FIG. 5 is a graph showing a relationship between a heat storage amount and a heat dissipation possible amount.

FIG. 6 is a flow chart of control of the operation control device.

FIG. 7 is a graph showing effects of the operation control device according to the present invention.

FIG. 8 is a graph showing effects of the operation control device according to the present invention.

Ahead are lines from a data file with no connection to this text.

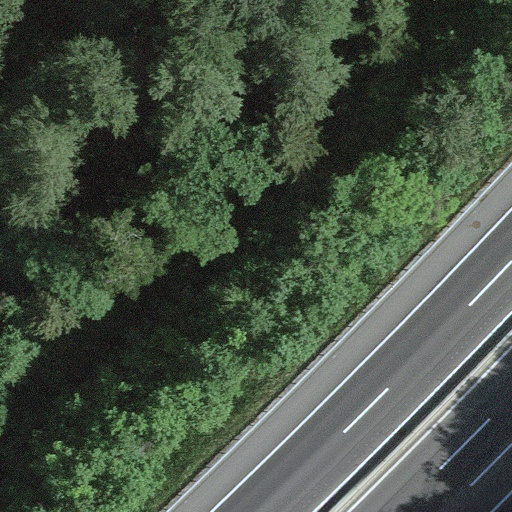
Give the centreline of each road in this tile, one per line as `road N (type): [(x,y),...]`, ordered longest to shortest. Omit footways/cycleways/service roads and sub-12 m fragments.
road 1 (motorway): [(511,259),(258,511)]
road 2 (motorway): [(419,511),(511,419)]
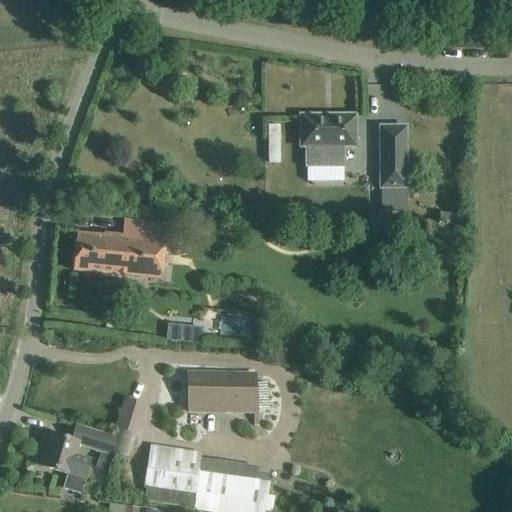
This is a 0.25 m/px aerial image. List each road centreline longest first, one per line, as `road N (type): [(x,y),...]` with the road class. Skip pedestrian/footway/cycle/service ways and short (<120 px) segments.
road 1 (residential): [(0,437),(70,135),(125,9)]
road 2 (residential): [(511,66),(303,45),(125,9)]
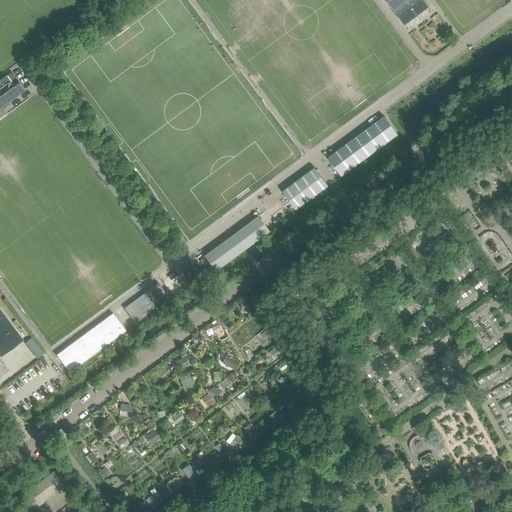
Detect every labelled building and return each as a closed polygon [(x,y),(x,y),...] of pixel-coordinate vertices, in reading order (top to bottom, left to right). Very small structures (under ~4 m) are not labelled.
[(374,0),(402,37),(435,12),(426,0),(374,0)] [(0,111),(10,104),(8,102),(24,90),(19,83),(13,88),(5,77),(0,80),(0,111)] [(397,135),(384,117),(328,159),(341,176),(397,135)] [(328,186),(315,168),(283,192),(296,210),(328,186)] [(268,231),(257,217),(204,256),(214,270),(268,231)] [(169,298),(158,283),(123,308),(135,324),(169,298)] [(0,354),(1,355),(20,340),(0,312),(0,354)] [(69,372),(125,331),(112,313),(56,355),(69,372)] [(34,336),(26,340),(34,358),(42,355),(34,336)] [(279,345),(268,353),(274,361),(285,353),(279,345)] [(168,360),(173,371),(190,364),(185,353),(168,360)] [(222,363),(236,369),(241,360),(226,354),(222,363)] [(195,358),(190,361),(193,366),(198,364),(195,358)] [(189,373),(179,377),(184,388),(194,384),(189,373)] [(220,384),(211,388),(215,396),(223,391),(220,384)] [(201,397),(207,406),(215,401),(209,392),(201,397)] [(132,415),(132,404),(121,403),(120,415),(132,415)] [(179,413),(172,419),(176,424),(183,418),(179,413)] [(144,435),(150,443),(159,437),(153,429),(144,435)] [(114,437),(121,448),(129,442),(122,432),(114,437)] [(240,449),(245,440),(234,434),(230,443),(240,449)] [(91,452),(86,456),(91,462),(93,464),(98,461),(91,452)] [(203,453),(180,473),(187,482),(211,461),(203,453)] [(104,463),(97,469),(107,480),(114,474),(104,463)] [(42,502),(61,487),(62,488),(66,484),(56,470),(29,491),(39,505),(43,502),(42,502)] [(172,474),(162,481),(171,493),(181,485),(172,474)] [(146,497),(153,508),(166,499),(158,489),(146,497)] [(138,511),(146,511),(152,508),(146,499),(135,507),(138,511)]
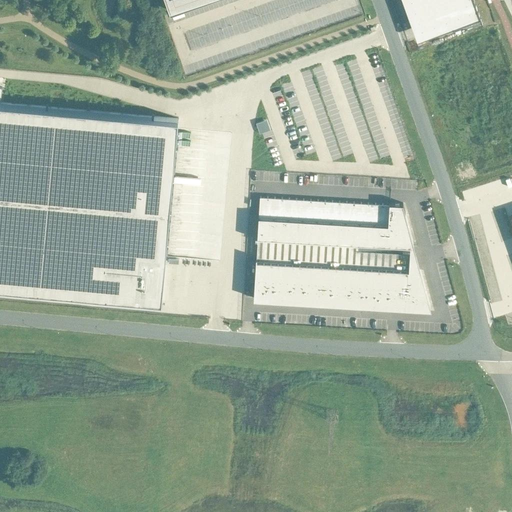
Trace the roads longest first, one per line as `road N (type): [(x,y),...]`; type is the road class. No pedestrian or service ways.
road 1 (unclassified): [(478,354),(0,318)]
road 2 (unclassified): [(379,0),(470,271),(478,354)]
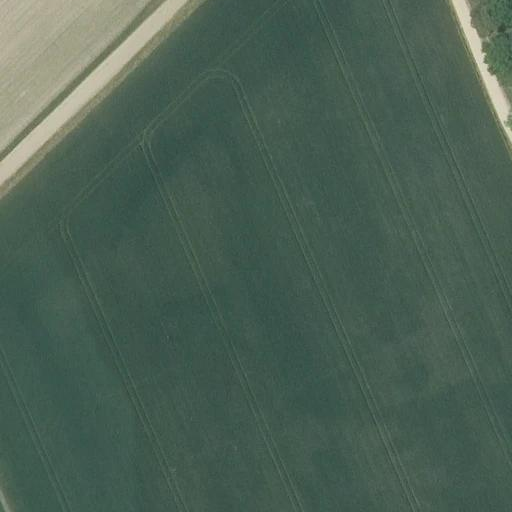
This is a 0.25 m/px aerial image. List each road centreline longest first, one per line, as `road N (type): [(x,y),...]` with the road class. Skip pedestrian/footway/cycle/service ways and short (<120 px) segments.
road 1 (track): [(0,168),(174,0)]
road 2 (track): [(457,0),(511,130)]
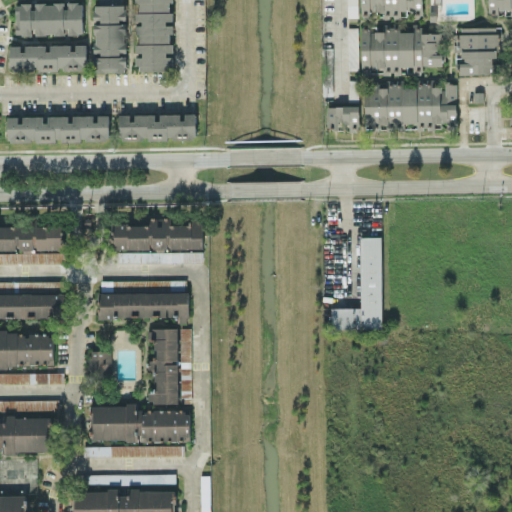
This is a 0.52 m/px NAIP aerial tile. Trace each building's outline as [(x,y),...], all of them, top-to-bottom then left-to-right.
[(94,71),(125,71),(125,0),(98,0),(99,5),(94,5),(94,71)] [(173,0),(135,0),(135,23),(137,23),(136,54),(137,54),(137,69),(173,70),(174,54),(171,53),(173,0)] [(357,17),(357,0),(346,0),(347,16),(357,17)] [(360,0),(360,13),(422,16),(422,0),(360,0)] [(15,34),(33,34),(33,33),(83,34),(83,2),(15,2),(15,34)] [(370,67),(395,67),(395,65),(442,65),(442,54),(441,54),(441,30),(371,30),(371,38),(362,38),(362,48),(370,48),(370,67)] [(48,44),(8,45),(8,70),(87,68),(86,43),(48,44)] [(364,85),(365,129),(404,128),(404,122),(416,122),(416,129),(447,128),(447,120),(457,119),(456,82),(364,85)] [(359,129),(358,105),(326,105),(327,128),(338,127),(338,121),(350,120),(350,130),(359,129)] [(118,114),(119,138),(196,137),(196,113),(118,114)] [(70,115),(6,116),(6,141),(109,140),(109,114),(70,114),(70,115)] [(203,248),(202,222),(170,222),(170,217),(150,217),(150,223),(114,224),(114,249),(203,248)] [(0,262),(63,262),(63,249),(62,249),(62,224),(0,224),(0,262)] [(382,327),(381,236),(360,236),(361,306),(331,307),(332,328),(382,327)] [(178,316),(178,321),(188,321),(188,291),(99,292),(99,316),(178,316)] [(0,316),(68,316),(68,292),(0,292),(0,316)] [(178,327),(147,327),(147,339),(154,339),(154,359),(148,359),(148,369),(155,369),(155,391),(147,391),(147,402),(178,402),(178,327)] [(191,327),(180,327),(181,365),(191,364),(191,327)] [(0,364),(53,365),(53,333),(28,333),(28,331),(0,330),(0,364)] [(112,375),(111,349),(89,350),(89,376),(112,375)] [(0,372),(0,382),(62,382),(62,371),(0,372)] [(0,409),(59,410),(59,400),(0,398),(0,409)] [(190,440),(190,409),(137,409),(137,404),(93,404),(93,440),(190,440)] [(0,450),(51,451),(51,416),(0,415),(0,450)] [(86,445),(86,455),(183,454),(183,444),(86,445)] [(175,473),(84,473),(84,483),(175,482),(175,473)] [(200,511),(210,511),(210,474),(200,475),(200,511)] [(174,511),(175,489),(74,489),(73,511),(174,511)] [(0,511),(24,511),(24,494),(0,494),(0,511)]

FIG. 9 is a graph showing an effect of a conventional operation control device.

[Explanation of symbols]

 S Ice heat storage air conditioning system 1 Heat storage tank 23 Control device (personal computer) 33 Predictive air conditioning load unit 35 Heat dissipation possible amount calculation unit 37 Operation mode determination unit

 ─────────────────────────────────────────────────── ─── Continuation of the front page (72) Inventor Yasushi Osawa 1-33, Roppongi, Minato-ku, Tokyo Inside NTT FACILITIES INC. (72) Inventor Noboru Makita 11 Asahi-cho, Haneda, Ota-ku, Tokyo No. 1 in EBARA CORPORATION (72) Inventor Mitsuteru Furuya 11-1 Haneda Asahi-cho, Ota-ku, Tokyo Inside EBARA CORPORATION

Claims (6)

[Claims] 1. A heat storage air conditioning system having a heat storage tank and a heat source device, and a control for controlling the heat storage air conditioning system such that the heat source device is operated at night to store heat, and this heat storage is consumed during the daytime to perform air conditioning. In the operation control device of the heat storage air conditioning system having a device, the control device calculates the estimated heat dissipation possible amount in consideration of the heat dissipation characteristics of the heat storage tank, and compares this with a pre-stored predicted air conditioning load, An operation control device for a heat storage air conditioning system, which automatically selects an optimum operation mode of the heat storage air conditioning system based on the above. 2. The operation control device for a heat storage air conditioning system according to claim 1, wherein the heat radiation characteristic is a characteristic that depends on a residual heat storage amount of the heat storage tank. 3. The operation mode has at least two of a heat dissipation priority mode in which heat dissipation operation is prioritized over heat source equipment, and a heat source equipment priority mode in which heat dissipation equipment is operated preferentially over heat dissipation operation. Item 3. An operation control device for a heat storage air conditioning system according to item 1 or 2. 4. The operation control device for a heat storage air conditioning system according to claim 1, wherein the comparison and judgment are repeated. 5. The operation control device for a heat storage air conditioning system according to claim 1, wherein the comparison judgment is performed after a certain set time. 6. A heat storage air conditioning system operation control method for controlling a heat storage air conditioning system such that a heat source device is operated at night to store heat in the heat storage tank and this heat storage is consumed during the daytime to perform air conditioning. Calculate the estimated heat dissipation possible considering the heat dissipation characteristics,
An operation control method for a heat storage air conditioning system, comprising a step of comparing this with a predicted air conditioning load stored in advance and selecting an optimum operation mode of the heat storage air conditioning system based on this.